Intuit Bayshore Building (MTV-22)

Intuit’s Mountain View-22 Building (Bayshore) helps transform a former 1980’s suburban office park into a walkable and porous campus, modeling a more sustainable development pattern for Silicon Valley. Highly visible from Highway 101, Bayshore is a gateway to both the Intuit campus and the City of Mountain View. The planning and geometry of Bayshore, with 178,600 square feet on four floors, can be understood as low, wide, connected, and flexible. This strategy echoes that of its adjacency, Marine Way, also designed by WRNS Studio (site planning + architecture), and Clive Wilkinson Architects (interior design). With a ground floor that emerges from the landscape as a solid, textured base, glassy loft-like upper levels, and extensive terraces, Bayshore joins Marine Way to frame a new campus entry. The project creates a new center of gravity and strengthens circulation throughout the campus.  

Bayshore embodies Intuit’s commitment to excellence, attention to detail, diversity and inclusion. Design completed before the pandemic; however, significant changes were made during construction to support Intuit’s re-imagined hybrid work model—a “Stronger Together” ethos. The spaces people came back to needed to foster increased in-person collaboration and accelerated innovation. In response, the new building accommodates 1,000 employees with large floor plates organized into flexible, human-scaled neighborhoods, providing different ways to collaborate, focus, and socialize. 

The heart of the building is a three story-atrium and interconnecting stair that pulls natural light deep into the plates, minimizes energy, and encourages movement. With a sixty-foot span, vast clerestory windows draw natural light into the broad floor plates, creating a textured, inspiring, and reflective environment. The stair entices employees to wander through the building and discover its myriad offerings. A wide range of differently scaled environments—conference rooms, food pantries, libraries, outdoor workspaces—encircle the stair, offering Intuit’s community choice and comfort. 

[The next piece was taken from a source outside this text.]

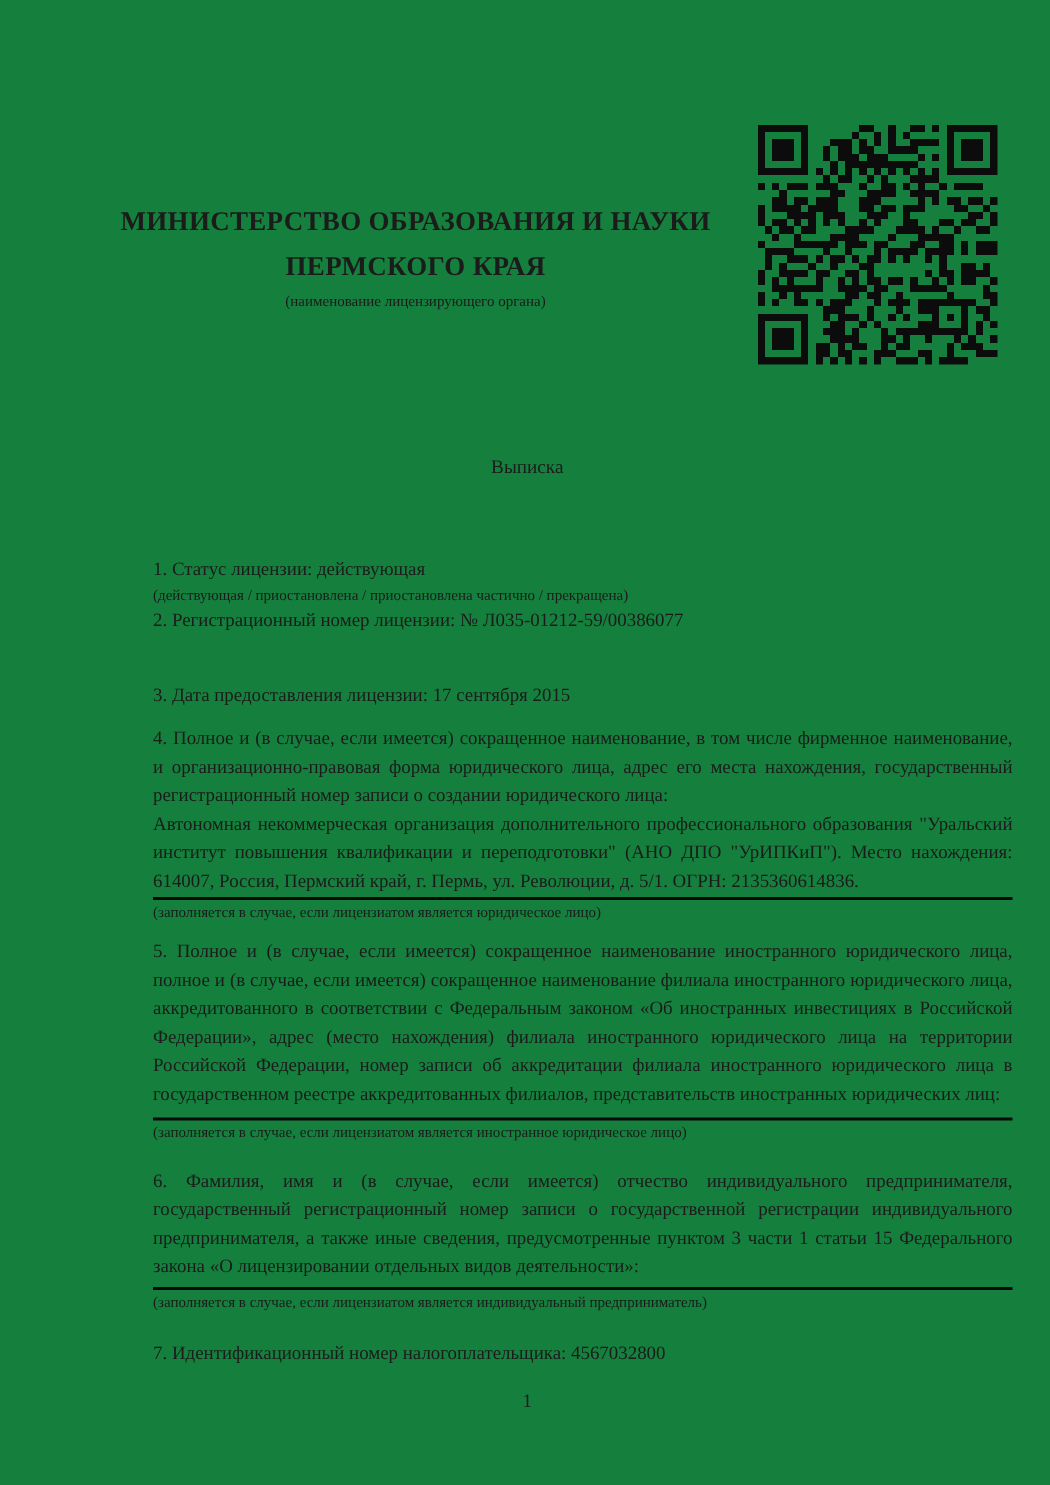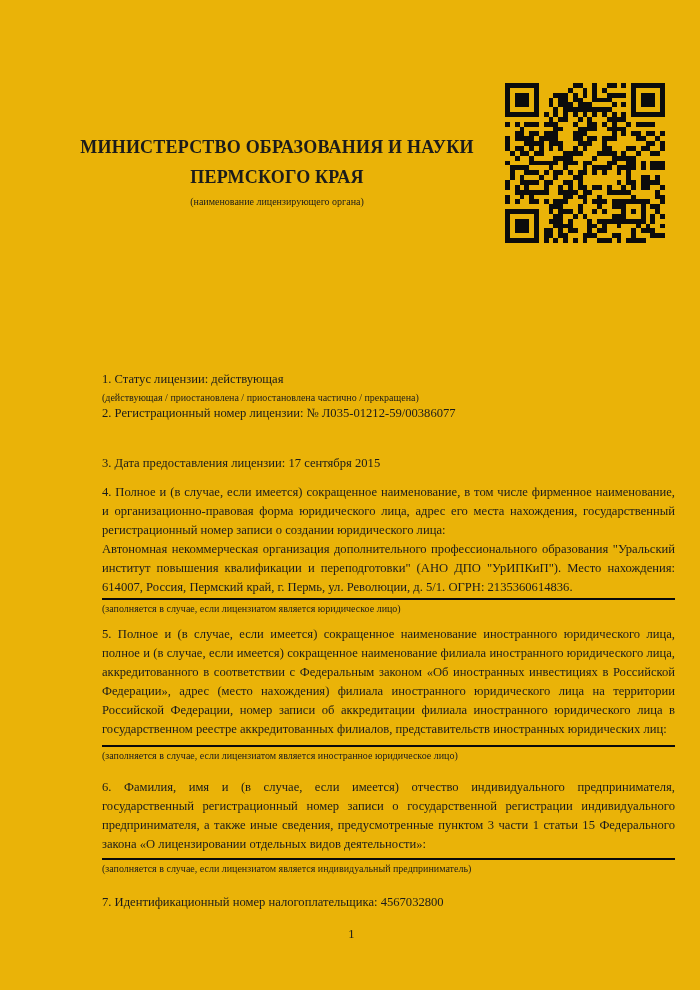"МИНИСТЕРСТВО ОБРАЗОВАНИЯ И НАУКИ" .page { background: #eab308 -> #15803d }
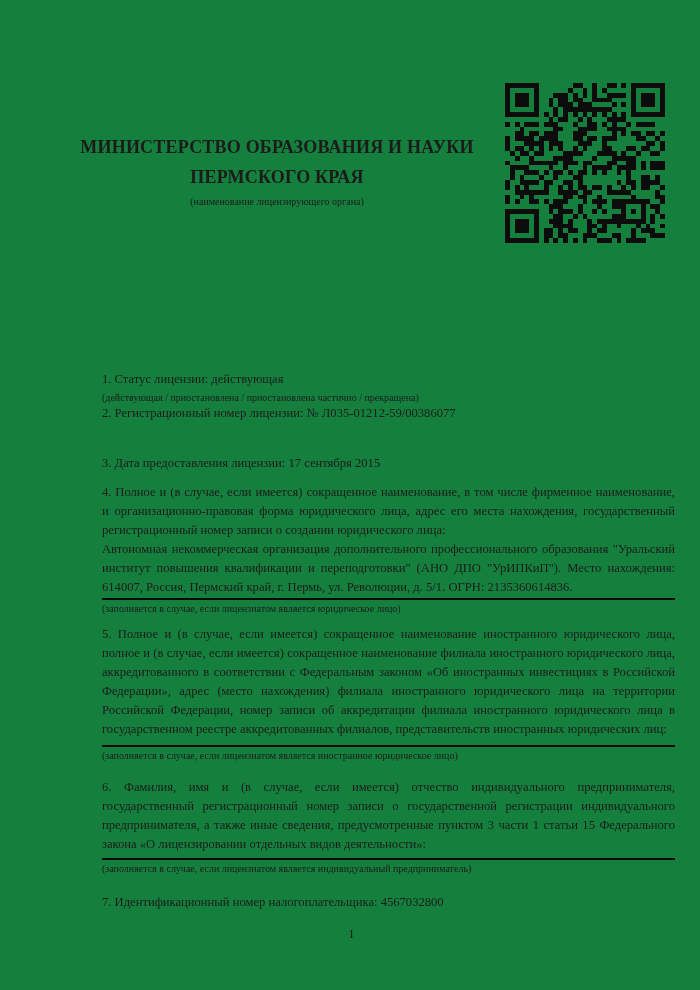"Выписка" div { html: none -> <div>Выписка</div> }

The open office environments use bold and playful architectural and furniture finishes, layering in hospitality design elements while providing diverse work settings surrounded by lush plants. A raised access floor system allows for easy reconfiguration of infrastructure, ensuring  future flexibility in workspace layout. Conference rooms, lounges, food pantries, libraries, and outdoor spaces offer Intuit’s community choice and comfort. Furniture was specified to accommodate Intuit’s diverse employees and people of all abilities.

One of Intuit’s core values centers on using products that support small, local businesses. Intuit partnered with ArtLifting, a social enterprise that champions artists impacted by housing insecurities or disabilities. 85% of employee resource groups are represented, including Intuit’s Indigenous Peoples, Pride, African Ancestry, and Abilities Networks. Displaying this artwork, Intuit beautifies the space while providing income, validation, increased self-confidence, and continued motivation for local artists. In addition, reflecting Intuit’s dedication to customers, spaces are furnished and accessorized with client products.

Designed to embrace the mild climate of Mountain View’s North Bayshore Area, design strategies enhance resource efficiency, expand the natural habitat, ensure good indoor environmental quality, reduce water consumption and waste, and enable the expanded use of transit options. Extensive terraces invite employees to bring their work or personal time outside, while helping to knit the campus together. The terraces and green roofs are part of a comprehensive landscape plan that supports the region’s biodiversity and offers educational opportunities about the ecology of nearby tidal estuaries and coastal lowland. The green roofs incorporate naturalized wetland bio-filtration areas to help sustain local salt marsh and grassland biome species while reducing the burden on the current infrastructure.